Picnic pie
A real winner and perfect for a picnic!
Recipe provided by Pippa Mattei
Ingredients
For the filling
- 350g fresh veal, minced
- 450g cooked ham (order ham off the bone from the deli counter)
- 1 small onion, peeled and chopped
- Salt and freshly ground black pepper
- Good pinch ground nutmeg
For the pastry
- 170g white vegetable fat such as Trex
- 225ml water
- 450g plain flour
- ½ tsp salt
- 1 egg, beaten
- 10ml powdered gelatine (2 tsp)
- 300ml stock of your choice
Method
- Pre-heat oven to 200°C.
- Mince veal, 100g ham and onion in a processor.
- Season well, add the nutmeg and mix.
- Cut remaining ham into thin strips.
- To make the hot water pastry, melt the fat in the water and bring to the boil.
- Sieve the flour with ½ tsp salt into a bowl.
- Add the boiling liquid and mix to a soft dough.
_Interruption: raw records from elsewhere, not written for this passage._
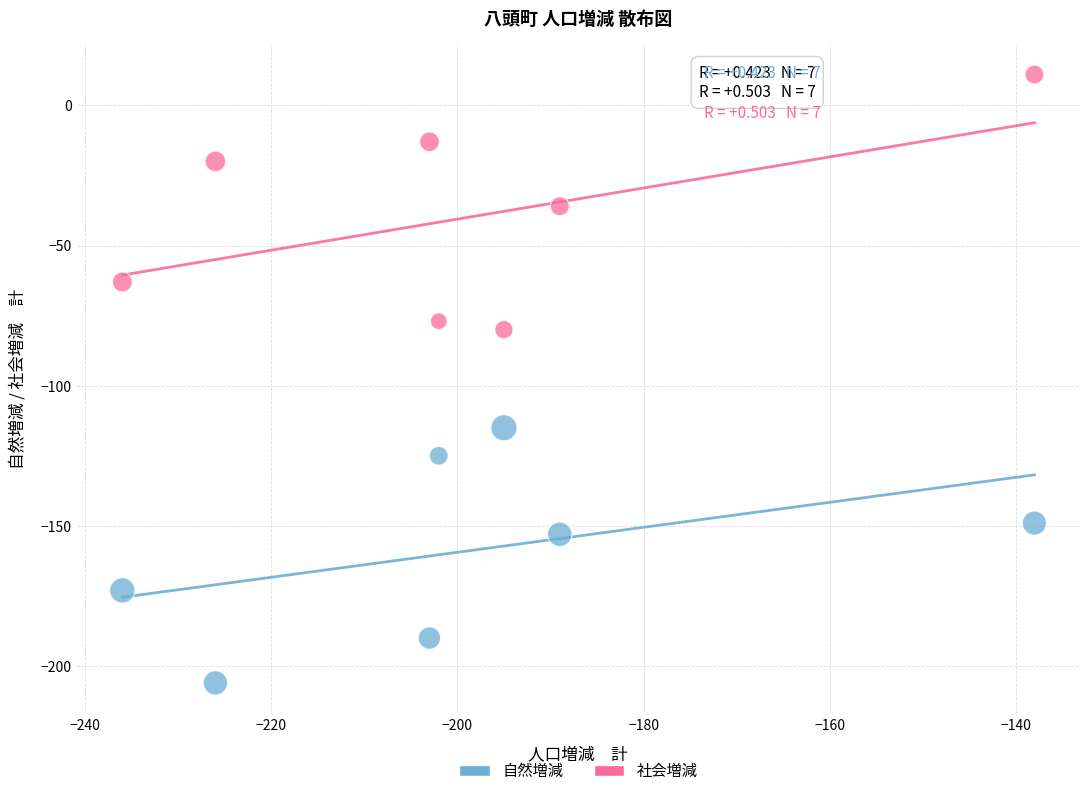

What is the X range (max minus min) for the scatter plot?

98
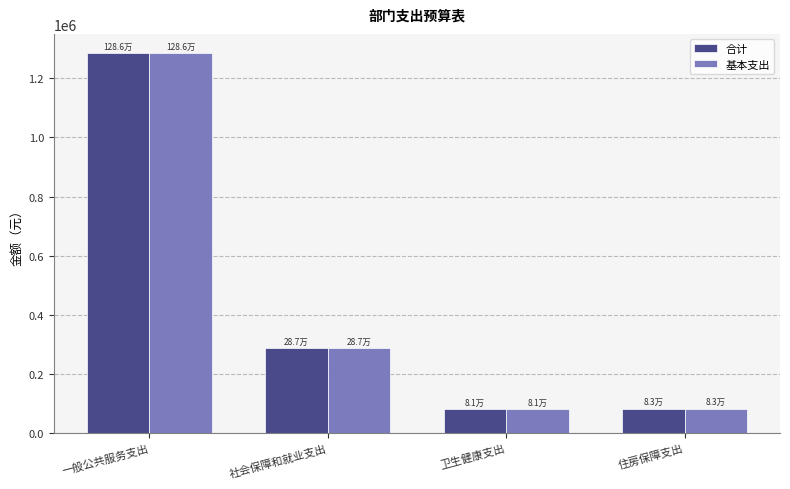

The value of 合计 at 卫生健康支出 is 81133.8. True or false?

True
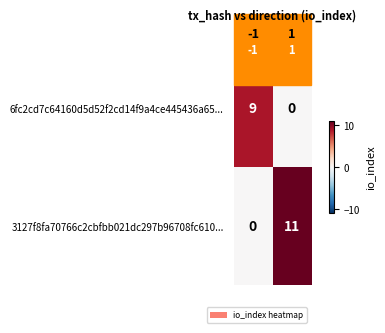

What is the difference between the 6fc2cd7c64160d5d52f2cd14f9a4ce445436a65... values at -1 and 1?

9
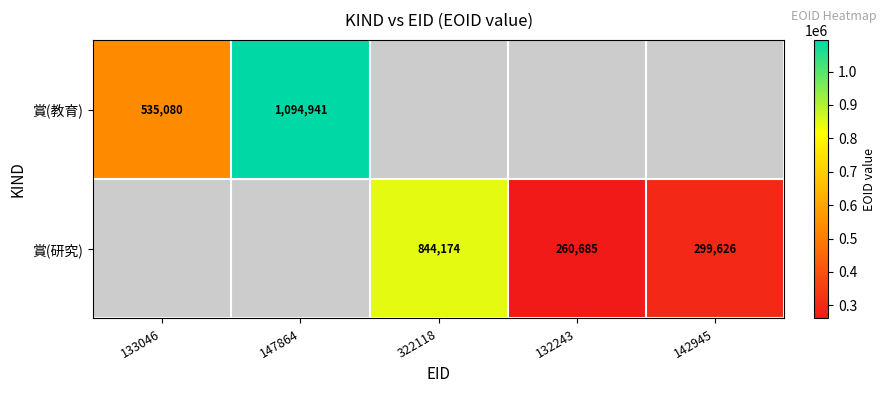

True or false: 賞(研究) has a value of 299626 at 142945.

True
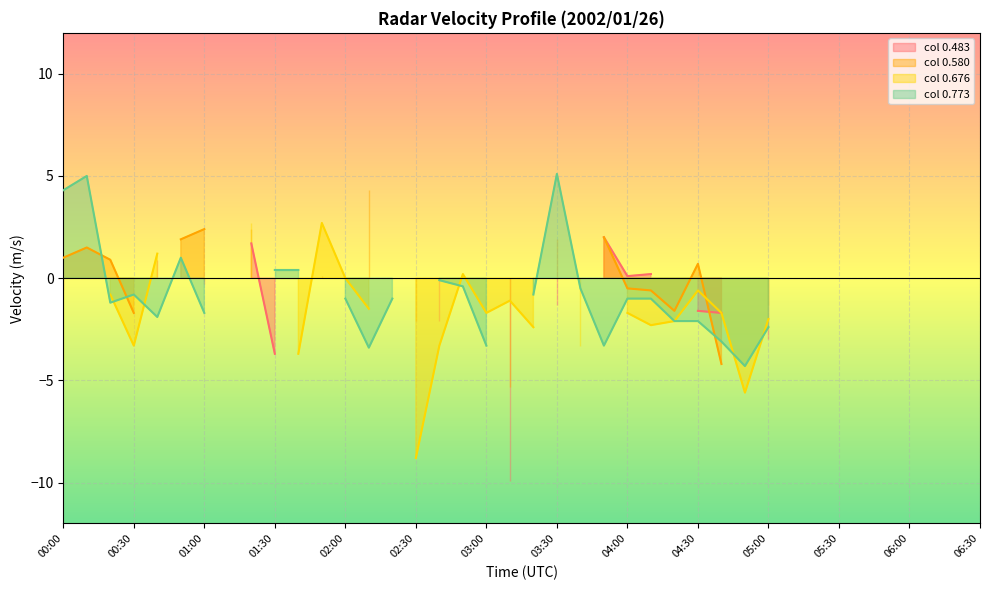

Between 19 and 24, which series saw the biggest shift?

col 0.483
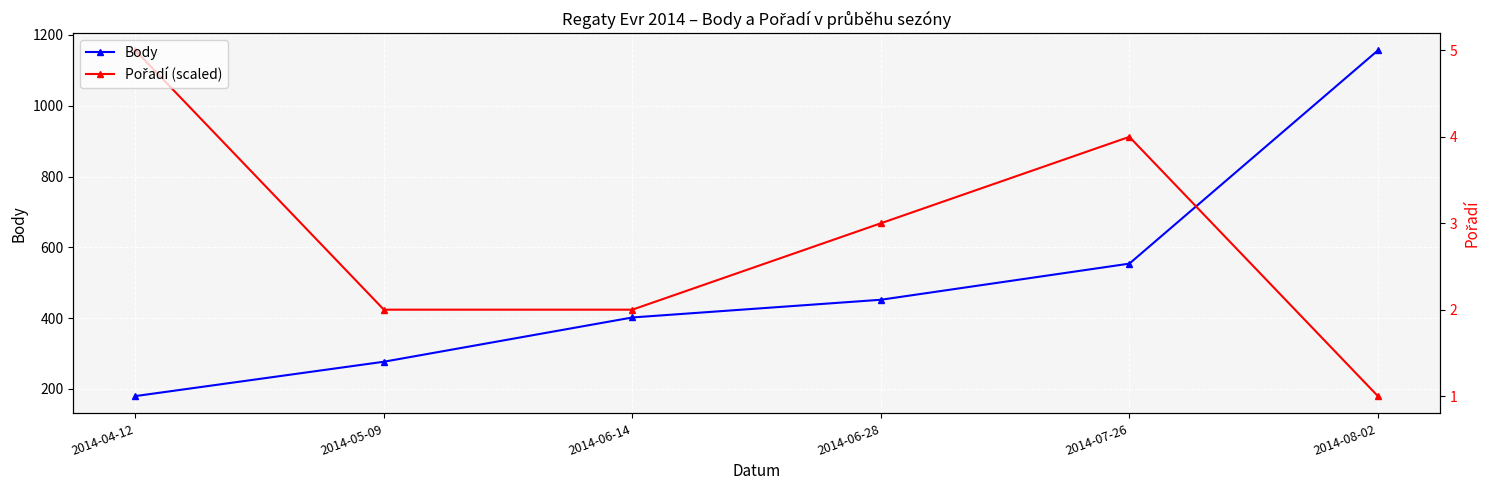

True or false: Body and Pořadí (scaled) intersect in this chart.

True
- Knead lightly, then roll out three-quarters of the pastry and use to line an 18-20cm round, loose-bottomed cake tin. (Keep the remaining pastry covered in the bowl)
- Place half the minced meat in the bottom, cover with strips of ham and the remaining mince.
- Press down evenly. Roll out the remaining pastry for a lid, brush the edges with water and position well.
- Press edges well together, trim and crimp and make a hole in the centre.
- Brush with beaten egg and cook in a for 30 mins.
- Reduce oven temperature to warm 160°C and continue to cook for 1¼ to 1½ hours, covering with foil when sufficiently browned.
- Dissolve the gelatine in the stock and season well. As the pie cools, fill up with the stock through the central hole in the pie.
- Chill until firm then turn out and serve with a mixed salad, like a fresh coleslaw.